Our time in Pittsburgh was exactly as I hoped it would be. There were not too many tears but instead numerous good stories were shared and I had the chance to meet a lot of the people from Team Conrad whom I'd come to love over the last year. Rob Hamilton and Jeff Breland's eulogy's were eloquent and individually captured the spirit of friendship they shared with Phil. And the video montage that Brad Bruckman put together encapsulated the times of Phil's life wonderfully - hearing Phil speak at the end took me by such surprise that I was immediately besought with tears. It was both a gift and a sad reminder of what we've lost.

I lost count of the times I heard people comment on how much Bennett looks and acts like Phil. Of how he has Phil's vibrant spirit and character. As his mother it made me proud and overjoyed for him to hear this and I loved seeing him beaming as he heard it repeated over and over again throughout the parish hall. And Olivia, quiet and contemplative by my side, missed nothing as she heard every compliment about her beauty and gentleness. The "buddies" as Phil called the guys who went on yearly trips together, made sure she heard what a miracle her dad thought she was and how much love he held in his heart for his special girl. It was love, love and more love.

As some of us gathered later to share leftovers, raise glasses in Phil's honor and continue sharing stories, the tears shed were more of laughter than anything else. Phil left quite a few whoppers behind and gave us ample material to work with. And, as if it were ever in question, he has the best friends. In the midst of coming together to mourn the too-soon passing of their dear friend, they were also having a really good time being together and celebrating this place called Edgewood that gave them a sense of shared identity, belonging, community, and connection. Be it comparing a Vinnie Pie to Mineo's pizza or rehashing the latest Pen's game against the Flyers, these Pittsburghers are the real deal - they bleed black and gold for sure. And to a person, they love life, they loved Phil and they let us know again and again how much he loved us.

Bennett commented that he felt like royalty while we were in Pittsburgh. The mere mention of his dad's name seemed to open doors and gain him access to things. When we went to Mineo's for pizza one day he mentioned to them that his dad worked there in high school. The next day at the memorial the owners came up to him and Olivia and invited them to come in to make pizza's and spend some time behind the counter. They had the time of their lives and came home with T-shirts and ball caps to boot! While there Bennett made plans to come back for a summer job and was already negotiating a salary.

Phil's brother Jamie had written a letter to the folks who now live in their childhood home, asking if we could stop by for a look. Steve, the owner, was incredibly gracious and opened his home to a dozen or so of us and gave Bennett a Pittsburgh hat and Olivia a bag of Jelly Bellys. We spent an hour walking the property, checking out the house and even crawling into the attic which David had called home for awhile. Jamie and Jeff Breland pointed out the various marks on the doors from stereo wiring and David cleared up some mysterious decals left behind in the attic for Steve. It was great fun and awesome for the kids to see where and how Phil grew up. Across the street was Jeff's house and the family there also graciously let us in, during their five year olds birthday party no less. Just another example of the friendly small neighborhood they grew up in that remains today. Standing in those homes was spiritual and bringing my children there was important.

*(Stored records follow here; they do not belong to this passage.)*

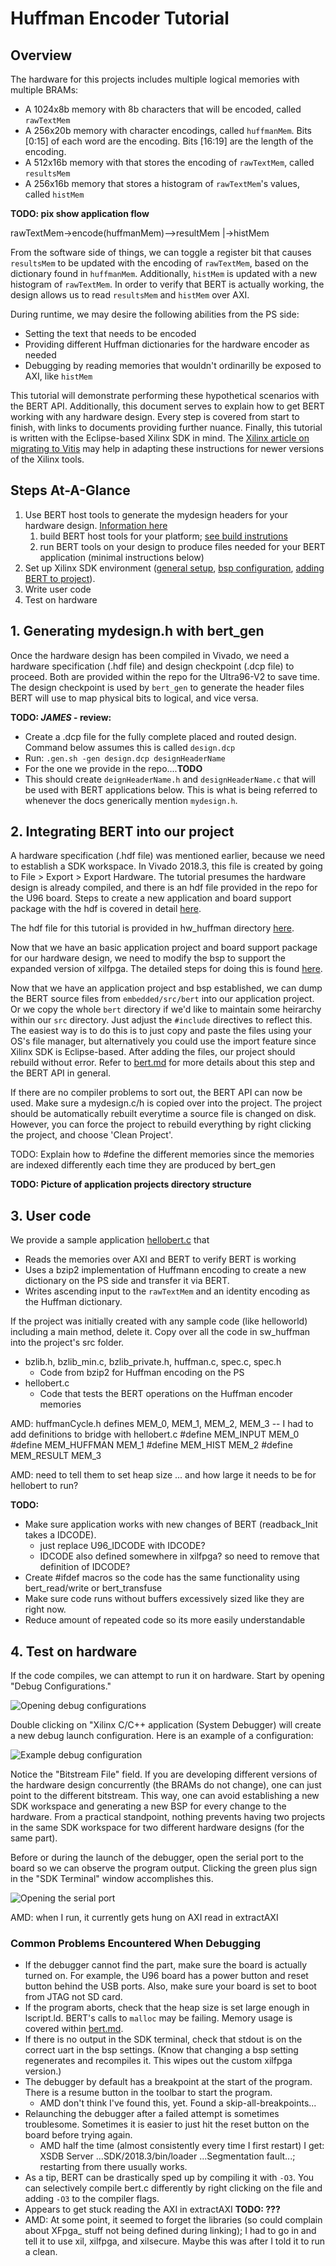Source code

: Huffman Encoder Tutorial
========================

## Overview
The hardware for this projects includes multiple logical memories with multiple BRAMs:
* A 1024x8b memory with 8b characters that will be encoded, called `rawTextMem`
* A 256x20b memory with character encodings, called `huffmanMem`. Bits [0:15] of each word are the encoding. Bits [16:19] are the length of the encoding.
* A 512x16b memory with that stores the encoding of `rawTextMem`, called `resultsMem`
* A 256x16b memory that stores a histogram of `rawTextMem`'s values, called `histMem`

**TODO: pix show application flow**

rawTextMem->encode(huffmanMem)-->resultMem
                    |->histMem

From the software side of things, we can toggle a register bit that causes `resultsMem` to be updated with the encoding of `rawTextMem`, based on the dictionary found in `huffmanMem`. Additionally, `histMem` is updated with a new histogram of `rawTextMem`. In order to verify that BERT is actually working, the design allows us to read `resultsMem` and `histMem` over AXI.

During runtime, we may desire the following abilities from the PS side:
* Setting the text that needs to be encoded
* Providing different Huffman dictionaries for the hardware encoder as needed
* Debugging by reading memories that wouldn't ordinarilly be exposed to AXI, like `histMem`

This tutorial will demonstrate performing these hypothetical scenarios with the BERT API. Additionally, this document serves to explain how to get BERT working with any hardware design. Every step is covered from start to finish, with links to documents providing further nuance. Finally, this tutorial is written with the Eclipse-based Xilinx SDK in mind. The [Xilinx article on migrating to Vitis](https://www.xilinx.com/html_docs/xilinx2020_1/vitis_doc/migratingtovitis.html) may help in adapting these instructions for newer versions of the Xilinx tools.

## Steps At-A-Glance
1. Use BERT host tools to generate the mydesign headers for your hardware design. [Information here](../../../host_tools/README.md)
     1. build BERT host tools for your platform; [see build instrutions](../../../host_tools/README.md)
     2. run BERT tools on your design to produce files needed for your BERT  application (minimal instructions below)
2. Set up Xilinx SDK environment ([general setup](../sdksetup.md), [bsp configuration](../../embedded/bsp.md), [adding BERT to project](../../embedded/bert.md)).
3. Write user code
4. Test on hardware

## 1. Generating mydesign.h with bert_gen
Once the hardware design has been compiled in Vivado, we need a hardware specification (.hdf file) and design checkpoint (.dcp file) to proceed. Both are provided within the repo for the Ultra96-V2 to save time. The design checkpoint is used by `bert_gen` to generate the header files BERT will use to map physical bits to logical, and vice versa.

**TODO: *JAMES* - review:**
* Create a .dcp file for the fully complete placed and routed design.
  Command below assumes this is called  `design.dcp`
* Run: `.gen.sh -gen design.dcp designHeaderName`
* For the one we provide in the repo....**TODO**
* This should create `deignHeaderName.h` and `designHeaderName.c` that will
  be used with BERT applications below. This is what is being referred to whenever the docs generically mention `mydesign.h`.

## 2. Integrating BERT into our project
A hardware specification (.hdf file) was mentioned earlier, because we need to establish a SDK workspace. In Vivado 2018.3, this file is created by going to File > Export > Export Hardware. The tutorial presumes the hardware design is already compiled, and there is an hdf file provided in the repo for the U96 board. Steps to create a new application and board support package with the hdf is covered in detail [here](../sdksetup.md).

The hdf file for this tutorial is provided in hw_huffman directory [here](./hw_huffman/design_1_wrapper.hdf).

Now that we have an basic application project and board support package for our hardware design, we need to modify the bsp to support the expanded version of xilfpga. The detailed steps for doing this is found [here](../../embedded/bsp.md).

Now that we have an application project and bsp established, we can dump the BERT source files from `embedded/src/bert` into our application project. Or we copy the whole `bert` directory if we'd like to maintain some heirarchy within our `src` directory. Just adjust the `#include` directives to reflect this. The easiest way is to do this is to just copy and paste the files using your OS's file manager, but alternatively you could use the import feature since Xilinx SDK is Eclipse-based. After adding the files, our project should rebuild without error. Refer to [bert.md](../../embedded/bert.md) for more details about this step and the BERT API in general.

If there are no compiler problems to sort out, the BERT API can now be used. Make sure a mydesign.c/h is copied over into the project. The project should be automatically rebuilt everytime a source file is changed on disk. However, you can force the project to rebuild everything by right clicking the project, and choose 'Clean Project'.

TODO: Explain how to #define the different memories since the memories are indexed differently each time they are produced by bert_gen

**TODO: Picture of application projects directory structure**

## 3. User code
We provide a sample application [hellobert.c](./sw_huffman/hellobert.c) that
* Reads the memories over AXI and BERT to verify BERT is working
* Uses a bzip2 implementation of Huffmann encoding to create a new dictionary on the PS side and transfer it via BERT.
* Writes ascending input to the `rawTextMem` and an identity encoding as the Huffman dictionary.

If the project was initially created with any sample code (like helloworld) including a main method, delete it. Copy over all the code in sw_huffman into the project's src folder.

* bzlib.h, bzlib_min.c, bzlib_private.h, huffman.c, spec.c, spec.h
  * Code from bzip2 for Huffman encoding on the PS
* hellobert.c
  * Code that tests the BERT operations on the Huffman encoder memories

AMD: huffmanCycle.h defines MEM_0, MEM_1, MEM_2, MEM_3 -- I had to add definitions to bridge with hellobert.c
#define MEM_INPUT MEM_0
#define MEM_HUFFMAN MEM_1
#define MEM_HIST MEM_2
#define MEM_RESULT MEM_3


AMD: need to tell them to set heap size ... and how large it needs to be for hellobert to run?

**TODO:**
* Make sure application works with new changes of BERT (readback_Init takes a IDCODE).
  * just replace U96_IDCODE with IDCODE?
  * IDCODE also defined somewhere in xilfpga?  so need to remove that definition of IDCODE?
* Create #ifdef macros so the code has the same functionality using bert_read/write or bert_transfuse
* Make sure code runs without buffers excessively sized like they are right now.
* Reduce amount of repeated code so its more easily understandable


## 4. Test on hardware

If the code compiles, we can attempt to run it on hardware. Start by opening "Debug Configurations."

![Opening debug configurations](../../images/huffmanlaunchalt.png)

Double clicking on "Xilinx C/C++ application (System Debugger) will create a new debug launch configuration. Here is an example of a configuration:

![Example debug configuration](../../images/huffmanlaunchconfig.png)

Notice the "Bitstream File" field. If you are developing different versions of the hardware design concurrently (the BRAMs do not change), one can just point to the different bitstream. This way, one can avoid establishing a new SDK workspace and generating a new BSP for every change to the hardware. From a practical standpoint, nothing prevents having two projects in the same SDK workspace for two different hardware designs (for the same part).

Before or during the launch of the debugger, open the serial port to the board so we can observe the program output. Clicking the green plus sign in the "SDK Terminal" window accomplishes this.

![Opening the serial port](../../images/openserialport.png)

AMD: when I run, it currently gets hung on AXI read in extractAXI 

### Common Problems Encountered When Debugging
* If the debugger cannot find the part, make sure the board is actually turned on. For example, the U96 board has a power button and reset button behind the USB ports. Also, make sure your board is set to boot from JTAG not SD card.
* If the program aborts, check that the heap size is set large enough in lscript.ld. BERT's calls to `malloc` may be failing. Memory usage is covered within [bert.md](../../embedded/bert.md).
* If there is no output in the SDK terminal, check that stdout is on the correct uart in the bsp settings. (Know that changing a bsp setting regenerates and recompiles it. This wipes out the custom xilfpga version.) 
* The debugger by default has a breakpoint at the start of the program. There is a resume button in the toolbar to start the program.
  * AMD don't think I've found this, yet.  Found a skip-all-breakpoints...
* Relaunching the debugger after a failed attempt is sometimes troublesome. Sometimes it is easier to just hit the reset button on the board before trying again.
  * AMD half the time (almost consistently every time I first restart) I get: XSDB Server ...SDK/2018.3/bin/loader ...Segmentation fault...; restarting from there usually works.
* As a tip, BERT can be drastically sped up by compiling it with `-O3`. You can selectively compile bert.c differently by right clicking on the file and adding `-O3` to the compiler flags.
* Appears to get stuck reading the AXI in extractAXI **TODO: ???**
* AMD: At some point, it seemed to forget the libraries (so could complain about XFpga_ stuff not being defined during linking);  I had to go in and tell it to use xil, xilfpga, and xilsecure.  Maybe this was after I told it to run a clean.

By the time we left Pittsburgh for our adventure in Orlando we'd played in Frick park several times, eaten Mineo's AND Vincent's pizza, I'd seen the Pen's play and we'd seen some of the amazing architecture and history that makes Pittsburgh so beautiful. Bennett now knows where Mike Tomlin lives and he and Olivia have new Steeler gear to wear home. Pittsburgh and it's people have wound their way into our hearts big time and there is no question that we now bleed black and gold too.